- 03.11.2025 - 13:04 

Research Talk: Firm-Led State Building as a Strategy to Avert Community Protest

Dr. Alexander Rustler (University of Oxford) will present findings from Peru’s mining industry, detailing how firms can mitigate protest risk by systematically enhancing local state capacity and legitimacy rather than through direct social goods provision.

On Thursday, 13 November 2025, Dr. Alexander Rustler, a postdoctoral research fellow at the University of Oxford, will deliver a research talk titled, “Arming the Leviathan Without Arms: How Firms Build States to Avoid Community Protest.” The event will be held from 16:15 to 17:30 h in room A-24-0-216.

Dr. Rustler's research addresses a significant tension in nonmarket strategy: direct social goods provision by firms in institutional voids can be necessary to avoid community protest, yet it can also paradoxically lead to protest by elevating community expectations.

Drawing on nine months of ethnographic fieldwork in Peru’s mining sector, the study analyzes how one of the world's largest mining firms successfully managed this challenge. The findings indicate the firm avoided protest not by acting as a direct provider, but by strategically increasing state presence.

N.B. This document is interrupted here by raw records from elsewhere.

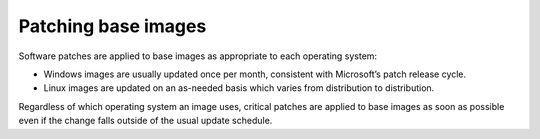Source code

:.. _patching-base-images:

++++++++++++++++++++
Patching base images
++++++++++++++++++++
Software patches are applied to base images as appropriate to each
operating system:

* Windows images are usually updated once per month, consistent with
  Microsoft’s patch release cycle.

* Linux images are updated on an as-needed basis which varies from
  distribution to distribution.

Regardless of which operating system an image uses, critical patches are
applied to base images as soon as possible even if the change falls
outside of the usual update schedule.
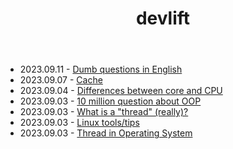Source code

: #+TITLE: devlift

- 2023.09.11 - [[file:languages/english-ask.org][Dumb questions in English]]
- 2023.09.07 - [[file:concepts/cache.org][Cache]]
- 2023.09.04 - [[file:concepts/diff_core_and_cpu.org][Differences between core and CPU]]
- 2023.09.03 - [[file:ask/10_million_questions_about_oop.org][10 million question about OOP]]
- 2023.09.03 - [[file:ask/thread_really.org][What is a "thread" (really)?]]
- 2023.09.03 - [[file:linux_tool/linux_tips.org][Linux tools/tips]]
- 2023.09.03 - [[file:concepts/thread.org][Thread in Operating System]]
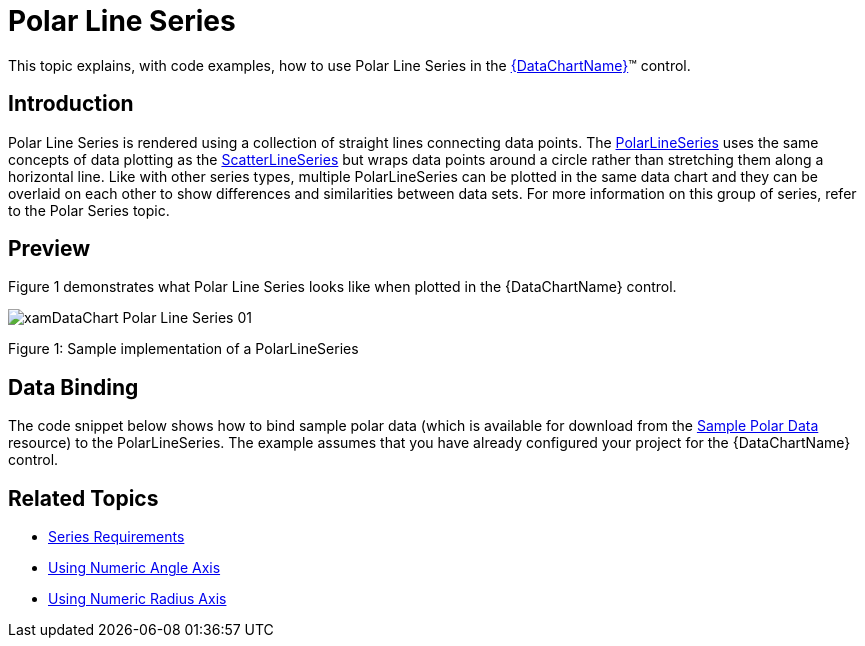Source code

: ﻿////
|metadata|
{
    "name": "datachart-polar-line-series",
    "controlName": ["{DataChartName}"],
    "tags": ["Application Scenarios","Charting"],
    "guid": "f2138e8d-8d55-4565-8857-4e02352e5d9e",
    "buildFlags": [],
    "createdOn": "2014-06-05T19:39:00.5533396Z"
}
|metadata|
////

= Polar Line Series

This topic explains, with code examples, how to use Polar Line Series in the link:{DataChartLink}.{DataChartName}.html[{DataChartName}]™ control.

== Introduction

Polar Line Series is rendered using a collection of straight lines connecting data points. The link:{DataChartLink}.polarlineseries.html[PolarLineSeries] uses the same concepts of data plotting as the link:{DataChartLink}.scatterlineseries.html[ScatterLineSeries] but wraps data points around a circle rather than stretching them along a horizontal line. Like with other series types, multiple PolarLineSeries can be plotted in the same data chart and they can be overlaid on each other to show differences and similarities between data sets. For more information on this group of series, refer to the Polar Series topic.

== Preview

Figure 1 demonstrates what Polar Line Series looks like when plotted in the {DataChartName} control.

image::images/xamDataChart_Polar_Line_Series_01.png[]

Figure 1: Sample implementation of a PolarLineSeries

== Data Binding

The code snippet below shows how to bind sample polar data (which is available for download from the link:resources-sample-polar-data.html[Sample Polar Data] resource) to the PolarLineSeries. The example assumes that you have already configured your project for the {DataChartName} control.

ifdef::xaml[]

*In XAML:*

[source]
----
<ig:{DataChartName} x:Name="DataChart" >
    <ig:{DataChartName}.Resources>
        <models:PolarDataSample x:Key="polarDataSample" />
    </ig:{DataChartName}.Resources>
    <ig:{DataChartName}.Axes>
        <ig:NumericAngleAxis x:Name="numericAngleAxis" MinimumValue="0" MaximumValue="360" Interval="30" />
        <ig:NumericRadiusAxis x:Name="numericRadiusAxis" MinimumValue="0" MaximumValue="100" Interval="20" />
    </ig:{DataChartName}.Axes>
    <ig:{DataChartName}.Series>
    <!-- ========================================================================== -->
        <ig:PolarLineSeries AngleAxis="{Binding ElementName=numericAngleAxis}" 
                            RadiusAxis="{Binding ElementName=numericRadiusAxis}" 
                            AngleMemberPath="Angle" 
                            RadiusMemberPath="Radius" 
                            ItemsSource="{StaticResource polarDataSample}"
                            Thickness="5" 
                            MarkerType="None" 
                            Brush="#7F58A6C7">
        </ig:PolarLineSeries>
    </ig:{DataChartName}.Series>
    <!-- ========================================================================== -->
</ig:{DataChartName}>
----

endif::xaml[]

ifdef::wpf,xamarin[]

*In Visual Basic:*

[source]
----
Dim polarDataSample As New PolarDataSample()
Dim numericAngleAxis As New NumericAngleAxis()
Dim numericRadiusAxis As New NumericRadiusAxis()
Me.DataChart.Axes.Add(numericAngleAxis)
Me.DataChart.Axes.Add(numericRadiusAxis)
Dim series As New PolarLineSeries()
series.ItemsSource = polarDataSample
series.AngleMemberPath = "Angle"
series.RadiusMemberPath = "Radius"
series.AngleAxis = numericAngleAxis
series.RadiusAxis = numericRadiusAxis;
this.DataChart.Series.Add(series)
----

endif::wpf,xamarin[]

ifdef::win-forms[]

*In Visual Basic:*

[source]
----
Dim polarDataSample As New PolarDataSample()
Dim numericAngleAxis As New NumericAngleAxis()
Dim numericRadiusAxis As New NumericRadiusAxis()
Me.DataChart.Axes.Add(numericAngleAxis)
Me.DataChart.Axes.Add(numericRadiusAxis)
Dim series As New PolarLineSeries()
series.DataSource = polarDataSample
series.AngleMemberPath = "Angle"
series.RadiusMemberPath = "Radius"
series.AngleAxis = numericAngleAxis
series.RadiusAxis = numericRadiusAxis;
this.DataChart.Series.Add(series)
----

endif::win-forms[]

ifdef::wpf,xamarin[]

*In C#:*

[source]
----
var polarDataSample = new PolarDataSample();
var numericAngleAxis = new NumericAngleAxis();
var numericRadiusAxis = new NumericRadiusAxis();
this.DataChart.Axes.Add(numericAngleAxis);
this.DataChart.Axes.Add(numericRadiusAxis);
var series = new PolarLineSeries();
series.ItemsSource = polarDataSample;
series.AngleMemberPath = "Angle";
series.RadiusMemberPath = "Radius";
series.AngleAxis = numericAngleAxis;  
series.RadiusAxis = numericRadiusAxis; 
this.DataChart.Series.Add(series);
----
endif::wpf,xamarin[]

ifdef::win-forms[]

*In C#:*

[source]
----
var polarDataSample = new PolarDataSample();
var numericAngleAxis = new NumericAngleAxis();
var numericRadiusAxis = new NumericRadiusAxis();
this.DataChart.Axes.Add(numericAngleAxis);
this.DataChart.Axes.Add(numericRadiusAxis);
var series = new PolarLineSeries();
series.DataSource = polarDataSample;
series.AngleMemberPath = "Angle";
series.RadiusMemberPath = "Radius";
series.AngleAxis = numericAngleAxis;  
series.RadiusAxis = numericRadiusAxis; 
this.DataChart.Series.Add(series);
----
endif::win-forms[]

ifdef::android[]

*In Java:*

[source,js]
----
DataChartView dataChart = new DataChartView(rootView.getContext());
PolarDataSample data = new PolarDataSample();
NumericAngleAxis numericAngleAxis = new NumericAngleAxis();
NumericRadiusAxis numericRadiusAxis = new NumericRadiusAxis();
dataChart.addAxis(numericAngleAxis);
dataChart.addAxis(numericRadiusAxis);
PolarLineSeries series = new PolarLineSeries();
series.setDataSource(data);
series.setAngleMemberPath("Angle");
series.setRadiusMemberPath("Radius");
series.setAngleAxis(numericAngleAxis);
series.setRadiusAxis(numericRadiusAxis);
dataChart.addSeries(series);
----

endif::android[]

== Related Topics

* link:datachart-series-requirements.html[Series Requirements]
* link:datachart-using-numeric-angle-axis.html[Using Numeric Angle Axis]
* link:datachart-using-numeric-radius-axis.html[Using Numeric Radius Axis]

Dr. Rustler inductively generates a process model of "firm-led state building," which captures how the firm systematically built administrative state capacity, constructed state legitimacy, and negotiated a social contract between local communities and the state. This work offers key contributions to research intersecting nonmarket strategy, social movements, and public-private governance.

This research is part of a larger project examining how organizations operate and survive in weak-state contexts, based on extensive fieldwork including interviews with movement leaders and other local actors. Dr. Rustler holds a PhD in Management from the University of Oxford.